__Task objective__:
Extract each of the following lines and reproduce it verbatim, character for character, in its original order.

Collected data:
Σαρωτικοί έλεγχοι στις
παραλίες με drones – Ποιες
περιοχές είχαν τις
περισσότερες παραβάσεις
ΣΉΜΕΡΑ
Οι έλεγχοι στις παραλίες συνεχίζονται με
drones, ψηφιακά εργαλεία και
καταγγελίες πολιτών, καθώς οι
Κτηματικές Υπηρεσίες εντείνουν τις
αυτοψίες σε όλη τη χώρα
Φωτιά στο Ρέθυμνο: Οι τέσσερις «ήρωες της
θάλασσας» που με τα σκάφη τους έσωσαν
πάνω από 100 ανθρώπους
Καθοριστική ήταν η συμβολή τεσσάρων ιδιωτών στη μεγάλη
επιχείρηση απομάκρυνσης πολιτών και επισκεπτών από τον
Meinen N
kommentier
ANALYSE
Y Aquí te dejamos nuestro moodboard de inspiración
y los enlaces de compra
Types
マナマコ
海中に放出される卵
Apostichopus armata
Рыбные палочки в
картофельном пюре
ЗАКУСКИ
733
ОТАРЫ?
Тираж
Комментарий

__Task answer__:
Σαρωτικοί έλεγχοι στις
παραλίες με drones – Ποιες
περιοχές είχαν τις
περισσότερες παραβάσεις
ΣΉΜΕΡΑ
Οι έλεγχοι στις παραλίες συνεχίζονται με
drones, ψηφιακά εργαλεία και
καταγγελίες πολιτών, καθώς οι
Κτηματικές Υπηρεσίες εντείνουν τις
αυτοψίες σε όλη τη χώρα
Φωτιά στο Ρέθυμνο: Οι τέσσερις «ήρωες της
θάλασσας» που με τα σκάφη τους έσωσαν
πάνω από 100 ανθρώπους
Καθοριστική ήταν η συμβολή τεσσάρων ιδιωτών στη μεγάλη
επιχείρηση απομάκρυνσης πολιτών και επισκεπτών από τον
Meinen N
kommentier
ANALYSE
Y Aquí te dejamos nuestro moodboard de inspiración
y los enlaces de compra
Types
マナマコ
海中に放出される卵
Apostichopus armata
Рыбные палочки в
картофельном пюре
ЗАКУСКИ
733
ОТАРЫ?
Тираж
Комментарий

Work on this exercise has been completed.